The UK “must be tough on subsidies” if it is to meet its renewable energy targets whilst also protecting consumers, energy secretary Amber Rudd has claimed.

Rudd took to the stage at the Conservative Party Conference in Manchester on Monday afternoon to discuss her party’s energy policy and made consumers a central theme, stating that they would “be at the heart of energy and climate policy”.

She said that while moving to a low carbon economy was “key” to the country’s economic and environmental prospects, proposed cuts to the small-scale feed-in tariff and other subsidy programmes had been “motivated by a need to get the balance right” between supporting renewable energies and consumer costs.

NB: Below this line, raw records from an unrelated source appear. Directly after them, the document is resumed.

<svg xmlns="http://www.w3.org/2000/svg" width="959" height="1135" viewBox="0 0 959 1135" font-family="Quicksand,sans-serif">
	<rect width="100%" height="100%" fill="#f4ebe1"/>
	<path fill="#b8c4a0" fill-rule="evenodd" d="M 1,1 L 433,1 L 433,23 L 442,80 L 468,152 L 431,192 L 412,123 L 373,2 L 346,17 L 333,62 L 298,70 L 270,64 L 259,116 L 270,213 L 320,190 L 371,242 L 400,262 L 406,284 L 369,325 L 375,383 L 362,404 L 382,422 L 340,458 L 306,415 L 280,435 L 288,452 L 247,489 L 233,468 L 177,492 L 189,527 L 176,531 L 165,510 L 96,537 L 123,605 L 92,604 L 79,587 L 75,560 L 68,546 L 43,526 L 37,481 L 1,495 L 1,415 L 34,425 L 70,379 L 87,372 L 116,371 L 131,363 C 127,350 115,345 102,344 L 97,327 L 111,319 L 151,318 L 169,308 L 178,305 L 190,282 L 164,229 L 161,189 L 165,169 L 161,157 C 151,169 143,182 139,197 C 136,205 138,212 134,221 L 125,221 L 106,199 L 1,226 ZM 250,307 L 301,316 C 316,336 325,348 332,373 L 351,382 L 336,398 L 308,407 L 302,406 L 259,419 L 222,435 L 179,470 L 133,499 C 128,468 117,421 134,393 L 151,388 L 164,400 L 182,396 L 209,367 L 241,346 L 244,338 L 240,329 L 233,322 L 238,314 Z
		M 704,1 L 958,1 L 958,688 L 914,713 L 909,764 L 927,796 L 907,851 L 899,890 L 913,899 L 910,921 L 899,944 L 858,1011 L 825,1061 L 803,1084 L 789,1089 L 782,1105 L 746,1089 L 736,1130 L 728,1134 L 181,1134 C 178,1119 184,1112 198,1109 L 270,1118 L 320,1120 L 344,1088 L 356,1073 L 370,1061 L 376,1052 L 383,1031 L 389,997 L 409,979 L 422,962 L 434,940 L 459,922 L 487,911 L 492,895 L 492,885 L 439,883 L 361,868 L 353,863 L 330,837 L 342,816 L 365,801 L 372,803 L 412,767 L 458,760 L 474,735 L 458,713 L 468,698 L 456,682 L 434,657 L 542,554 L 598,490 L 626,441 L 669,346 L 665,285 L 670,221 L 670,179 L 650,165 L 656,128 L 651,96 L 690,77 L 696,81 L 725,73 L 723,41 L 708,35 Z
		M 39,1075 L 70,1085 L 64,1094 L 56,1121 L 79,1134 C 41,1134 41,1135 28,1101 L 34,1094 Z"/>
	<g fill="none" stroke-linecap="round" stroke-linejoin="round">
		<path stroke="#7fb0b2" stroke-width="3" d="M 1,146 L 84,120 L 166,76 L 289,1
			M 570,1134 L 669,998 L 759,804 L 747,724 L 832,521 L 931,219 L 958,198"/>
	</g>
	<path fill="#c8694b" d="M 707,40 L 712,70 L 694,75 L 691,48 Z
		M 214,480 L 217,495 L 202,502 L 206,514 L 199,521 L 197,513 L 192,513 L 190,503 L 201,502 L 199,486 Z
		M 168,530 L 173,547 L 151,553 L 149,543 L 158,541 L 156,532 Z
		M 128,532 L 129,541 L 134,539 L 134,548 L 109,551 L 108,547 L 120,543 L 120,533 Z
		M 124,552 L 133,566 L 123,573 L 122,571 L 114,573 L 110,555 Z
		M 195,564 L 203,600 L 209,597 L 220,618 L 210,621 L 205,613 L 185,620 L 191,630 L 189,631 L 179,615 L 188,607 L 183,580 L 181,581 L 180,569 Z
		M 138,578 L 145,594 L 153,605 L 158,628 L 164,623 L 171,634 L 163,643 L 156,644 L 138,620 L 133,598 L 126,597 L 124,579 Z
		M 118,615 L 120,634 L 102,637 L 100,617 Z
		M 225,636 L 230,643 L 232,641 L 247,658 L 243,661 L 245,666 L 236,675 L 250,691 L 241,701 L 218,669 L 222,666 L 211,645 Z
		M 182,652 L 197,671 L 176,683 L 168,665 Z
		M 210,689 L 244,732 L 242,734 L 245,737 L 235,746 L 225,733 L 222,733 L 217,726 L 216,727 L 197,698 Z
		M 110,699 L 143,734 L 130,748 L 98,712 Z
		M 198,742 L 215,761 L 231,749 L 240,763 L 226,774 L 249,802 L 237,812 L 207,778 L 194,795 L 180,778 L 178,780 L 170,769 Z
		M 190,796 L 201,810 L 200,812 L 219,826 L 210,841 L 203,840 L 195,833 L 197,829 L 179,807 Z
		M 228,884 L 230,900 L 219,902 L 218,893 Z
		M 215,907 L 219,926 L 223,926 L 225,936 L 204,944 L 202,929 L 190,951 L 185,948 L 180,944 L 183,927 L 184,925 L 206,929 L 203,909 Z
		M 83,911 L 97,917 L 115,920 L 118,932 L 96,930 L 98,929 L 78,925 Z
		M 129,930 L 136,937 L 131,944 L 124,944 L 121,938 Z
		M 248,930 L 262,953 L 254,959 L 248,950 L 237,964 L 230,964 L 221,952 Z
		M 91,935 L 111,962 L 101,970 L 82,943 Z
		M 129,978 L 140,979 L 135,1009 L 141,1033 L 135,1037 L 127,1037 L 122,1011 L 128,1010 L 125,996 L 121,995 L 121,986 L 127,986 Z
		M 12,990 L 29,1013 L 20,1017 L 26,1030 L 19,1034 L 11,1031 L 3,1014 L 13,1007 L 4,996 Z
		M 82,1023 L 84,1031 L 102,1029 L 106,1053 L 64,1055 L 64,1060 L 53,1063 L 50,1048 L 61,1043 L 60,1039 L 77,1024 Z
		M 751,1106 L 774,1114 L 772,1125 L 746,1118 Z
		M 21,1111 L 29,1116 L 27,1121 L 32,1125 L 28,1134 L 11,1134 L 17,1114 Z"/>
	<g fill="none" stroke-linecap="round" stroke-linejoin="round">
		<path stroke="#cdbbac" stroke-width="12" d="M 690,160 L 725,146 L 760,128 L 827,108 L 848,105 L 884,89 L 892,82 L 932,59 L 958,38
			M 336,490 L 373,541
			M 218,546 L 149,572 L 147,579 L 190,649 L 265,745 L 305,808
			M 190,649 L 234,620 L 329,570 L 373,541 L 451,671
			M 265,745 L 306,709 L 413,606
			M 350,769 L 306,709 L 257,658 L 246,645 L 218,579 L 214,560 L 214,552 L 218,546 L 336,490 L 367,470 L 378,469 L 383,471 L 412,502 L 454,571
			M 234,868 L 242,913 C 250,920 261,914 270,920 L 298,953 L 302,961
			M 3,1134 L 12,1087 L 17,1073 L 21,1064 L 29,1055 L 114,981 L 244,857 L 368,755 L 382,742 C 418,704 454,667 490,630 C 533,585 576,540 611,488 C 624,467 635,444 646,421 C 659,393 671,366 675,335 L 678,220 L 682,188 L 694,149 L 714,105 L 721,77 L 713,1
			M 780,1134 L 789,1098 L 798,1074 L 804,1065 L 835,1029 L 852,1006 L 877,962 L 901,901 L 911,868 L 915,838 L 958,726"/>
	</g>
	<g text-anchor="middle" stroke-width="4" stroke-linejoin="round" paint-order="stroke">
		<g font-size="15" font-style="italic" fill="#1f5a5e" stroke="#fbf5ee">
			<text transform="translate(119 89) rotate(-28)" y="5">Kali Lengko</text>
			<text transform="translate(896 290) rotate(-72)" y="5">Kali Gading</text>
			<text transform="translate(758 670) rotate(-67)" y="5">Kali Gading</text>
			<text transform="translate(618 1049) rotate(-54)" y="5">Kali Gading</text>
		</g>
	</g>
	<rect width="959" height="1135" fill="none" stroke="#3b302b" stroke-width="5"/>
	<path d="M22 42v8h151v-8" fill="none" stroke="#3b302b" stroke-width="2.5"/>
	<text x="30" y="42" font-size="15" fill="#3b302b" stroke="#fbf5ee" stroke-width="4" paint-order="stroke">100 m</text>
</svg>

The energy secretary also said that adoption of renewable energy could not be conducted “at any cost” and repeated a previous assertion that there is “no magical money tree” for the renewables industry.

“Some have characterised these [subsidy] changes as motivated by ideological opposition to anything green [but] nothing could be further from the truth.

“With solar costs continuing to fall and new innovations in battery storage, renewable energy can stand on its own two feet.

“I support cutting subsidies not because I am an anti-green Conservative, but because I am a proud green Conservative, on the side of the consumer,” Rudd said.

Rudd’s speech is likely to stick in the craw for those within the renewables sector considering the highly contentious deal struck for the Hinkley Point C nuclear reactor. At £92.50/MWh Hinkley’s strike price is more expensive than both solar and onshore wind, and the estimated £35 billion cost of the project has been lambasted by rival politicians and lords alike.

Earlier today the shadow energy secretary Lisa Nandy said that Rudd “desperately needs to re-set the government’s approach” to energy and climate change and called on her to announce replacements for those support schemes cut in recent weeks, echoing similar calls made by the Committee on Climate Change’s Lord Deben.

However no announcements were forthcoming and Rudd attacked Labour’s energy policy as “riven with gimmickry”, adding that it was serving as a “distraction” from the threat of climate change.